It took quite a while, but today I hit a huge milestone, I finally managed to deploy my AutoSpotting project at work for the first time on a few non-experimental (but still non-production) environments which would hopefully save my company a few thousand dollars on a monthly basis with little risks.

It took me just a couple of minutes to launch the CloudFormation stack in two of my AWS accounts so that I could go ahead and enable it on a few of environments.

One of the earliest AutoSpotting issues on GitHub, open for a really long time was asking for it to be tested on EC2 Classic, so I thought it would be nice to first deploy it on such a configuration, and later test it on bigger VPC environments.

EC2 Classic

To make it more challenging, I picked a quite important environment, the staging environment of the HERE WeGo website, the main application I am working on on a daily basis. This would be normally the easiest to handle by the tool because it’s running in a relatively quiet region on the spot market, with quite stable prices over the last few months. Since as a staging environment it takes quite low traffic, it was set up to run just a couple of m3.medium instances. Since AutoSpotting is designed to be failing in a harmless manner whenever possible, I thought this would not be a big problem, but clearly I was wrong.

Bug hunting

After enabling AutoSpotting, I noticed that nothing happened and no spot instances were launched. I had a look at the logs and I noticed instance launches would throw an error due to the handling of Security Groups on EC2 Classic. On VPC the SGs are set on a network interface object, which makes no sense on Classic, which has a different mechanism. Since Classic accounts are a rarity nowadays, this is not a very tested configuration and I was more or less expecting this kind of issues, especially since I touched the same code a while back when I had fixed the same for VPC.

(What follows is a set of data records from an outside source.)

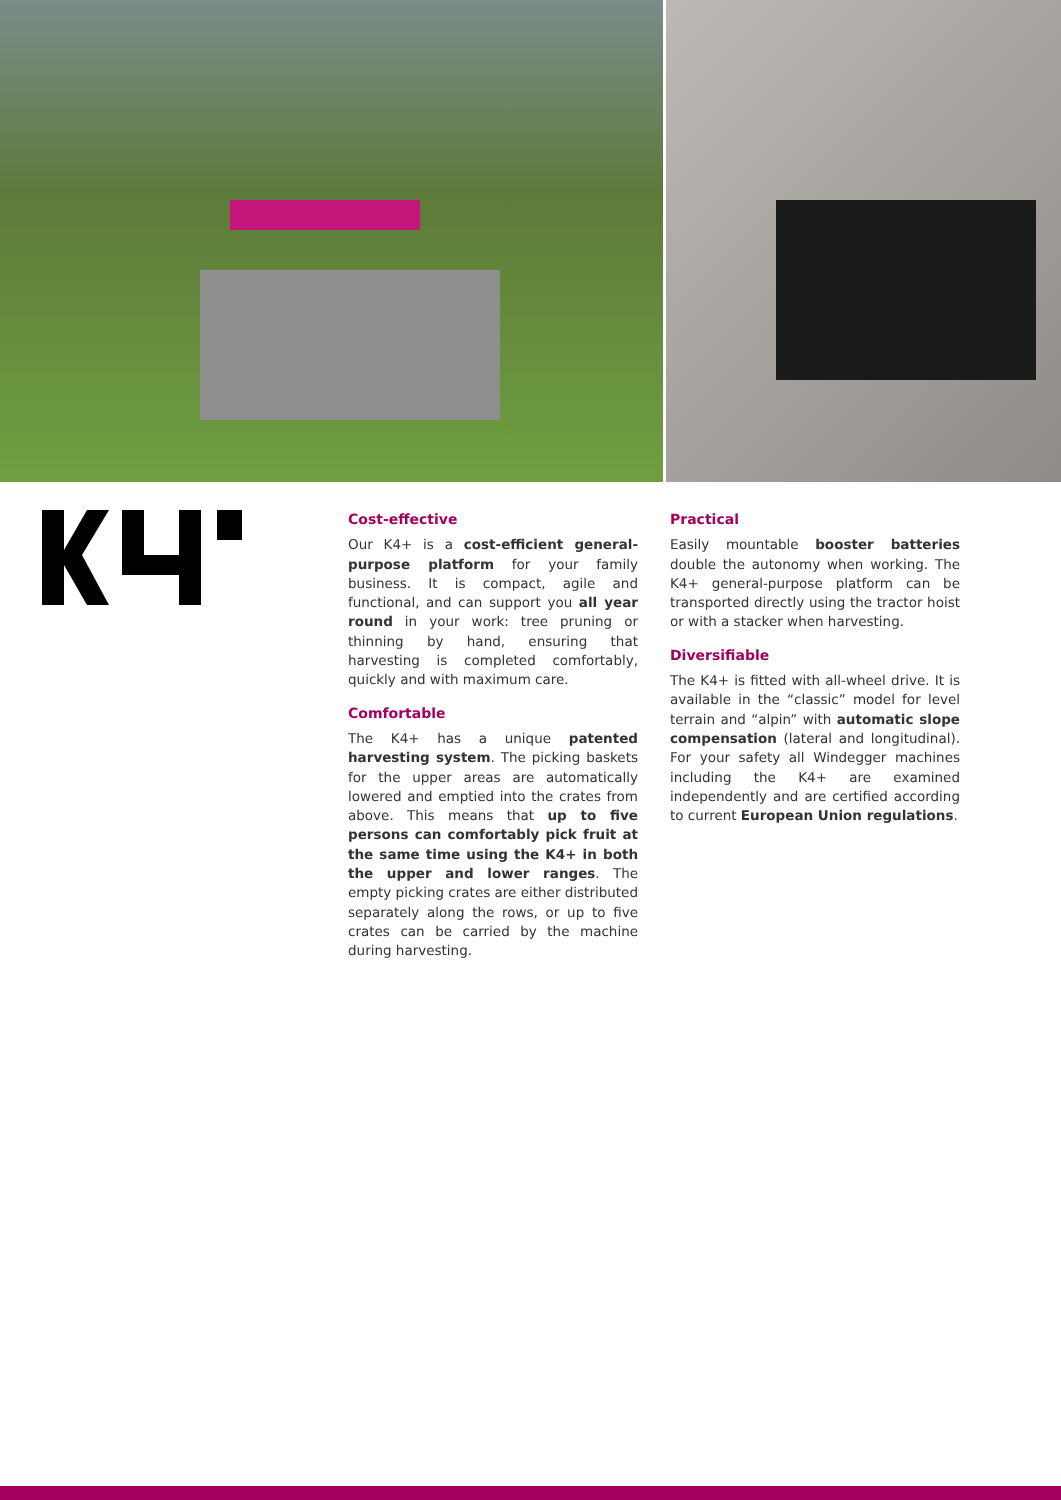Cost-effective
Our K4+ is a cost-efficient general-purpose platform for your family business. It is compact, agile and functional, and can support you all year round in your work: tree pruning or thinning by hand, ensuring that harvesting is completed comfortably, quickly and with maximum care.
Comfortable
The K4+ has a unique patented harvesting system. The picking baskets for the upper areas are automatically lowered and emptied into the crates from above. This means that up to five persons can comfortably pick fruit at the same time using the K4+ in both the upper and lower ranges. The empty picking crates are either distributed separately along the rows, or up to five crates can be carried by the machine during harvesting.
Practical
Easily mountable booster batteries double the autonomy when working. The K4+ general-purpose platform can be transported directly using the tractor hoist or with a stacker when harvesting.
Diversifiable
The K4+ is fitted with all-wheel drive. It is available in the “classic” model for level terrain and “alpin” with automatic slope compensation (lateral and longitudinal). For your safety all Windegger machines including the K4+ are examined independently and are certified according to current European Union regulations.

I soon fixed it for EC2 Classic as well, with just a few lines of code, I ran it locally and then after pushing I updated the AutoSpotting stack. The fixed version soon replaced both instances with the cheapest available compatible instance, which in this case happens to be m1.medium.

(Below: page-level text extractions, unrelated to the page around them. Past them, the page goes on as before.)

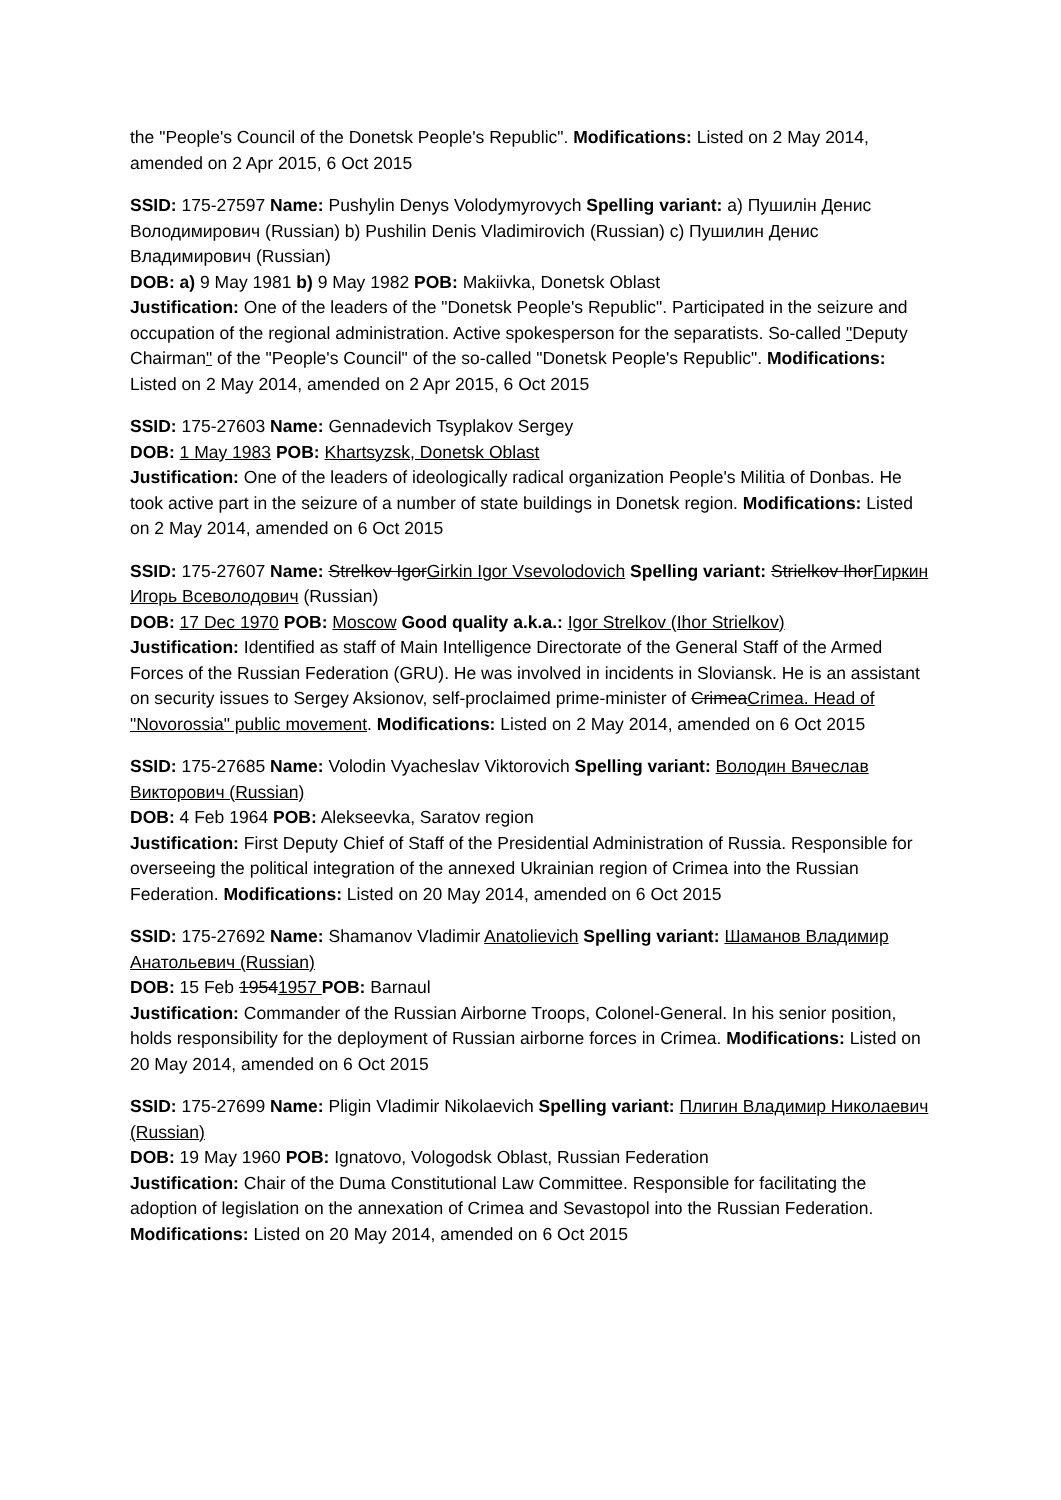the "People's Council of the Donetsk People's Republic". Modifications: Listed on 2 May 2014, amended on 2 Apr 2015, 6 Oct 2015
SSID: 175-27597 Name: Pushylin Denys Volodymyrovych Spelling variant: a) Пушилін Денис Володимирович (Russian) b) Pushilin Denis Vladimirovich (Russian) c) Пушилин Денис Владимирович (Russian)
DOB: a) 9 May 1981 b) 9 May 1982 POB: Makiivka, Donetsk Oblast
Justification: One of the leaders of the "Donetsk People's Republic". Participated in the seizure and occupation of the regional administration. Active spokesperson for the separatists. So-called "Deputy Chairman" of the "People's Council" of the so-called "Donetsk People's Republic". Modifications: Listed on 2 May 2014, amended on 2 Apr 2015, 6 Oct 2015
SSID: 175-27603 Name: Gennadevich Tsyplakov Sergey
DOB: 1 May 1983 POB: Khartsyzsk, Donetsk Oblast
Justification: One of the leaders of ideologically radical organization People's Militia of Donbas. He took active part in the seizure of a number of state buildings in Donetsk region. Modifications: Listed on 2 May 2014, amended on 6 Oct 2015
SSID: 175-27607 Name: Strelkov IgorGirkin Igor Vsevolodovich Spelling variant: Strielkov IhorГиркин Игорь Всеволодович (Russian)
DOB: 17 Dec 1970 POB: Moscow Good quality a.k.a.: Igor Strelkov (Ihor Strielkov)
Justification: Identified as staff of Main Intelligence Directorate of the General Staff of the Armed Forces of the Russian Federation (GRU). He was involved in incidents in Sloviansk. He is an assistant on security issues to Sergey Aksionov, self-proclaimed prime-minister of CrimeaCrimea. Head of "Novorossia" public movement. Modifications: Listed on 2 May 2014, amended on 6 Oct 2015
SSID: 175-27685 Name: Volodin Vyacheslav Viktorovich Spelling variant: Володин Вячеслав Викторович (Russian)
DOB: 4 Feb 1964 POB: Alekseevka, Saratov region
Justification: First Deputy Chief of Staff of the Presidential Administration of Russia. Responsible for overseeing the political integration of the annexed Ukrainian region of Crimea into the Russian Federation. Modifications: Listed on 20 May 2014, amended on 6 Oct 2015
SSID: 175-27692 Name: Shamanov Vladimir Anatolievich Spelling variant: Шаманов Владимир Анатольевич (Russian)
DOB: 15 Feb 19541957 POB: Barnaul
Justification: Commander of the Russian Airborne Troops, Colonel-General. In his senior position, holds responsibility for the deployment of Russian airborne forces in Crimea. Modifications: Listed on 20 May 2014, amended on 6 Oct 2015
SSID: 175-27699 Name: Pligin Vladimir Nikolaevich Spelling variant: Плигин Владимир Николаевич (Russian)
DOB: 19 May 1960 POB: Ignatovo, Vologodsk Oblast, Russian Federation
Justification: Chair of the Duma Constitutional Law Committee. Responsible for facilitating the adoption of legislation on the annexation of Crimea and Sevastopol into the Russian Federation. Modifications: Listed on 20 May 2014, amended on 6 Oct 2015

Mission accomplished! AutoSpotting is now confirmed to be working on EC2 Classic.

Results

If the spot prices in this region keep being like in the last three months, I expect this simple environment to cost about $12 monthly instead of $111, saving almost $100 monthly. We have literally dozens more like this, so the savings will add up quickly to significant amounts.

VPC

The other environments where I enabled it are a number of significantly bigger development environments of a couple of other backend applications I’ve been working on for a while now. They are all used as ECS hosts and running in a VPC in US-East-1:

  • 2 identical environments of 10 instances each, both with m3.xlarge instances
  • 1 newer environment consisting of a single m3.xlarge instance
  • 3 identical environments of 3 instances each, all with t2.medium instances

Second bug

Even if I had intensively tested AutoSpotting on VPC environments before and I didn’t expected any surprises, I again noticed an issue that resulted in instances failing to launch(this time simply because no compatible instances could be found), reminding me how important is to test it in the wild.

After looking into it, I noticed the root cause was an unhandled edge case related to our quite ‘creative’ instance store volume mapping configuration.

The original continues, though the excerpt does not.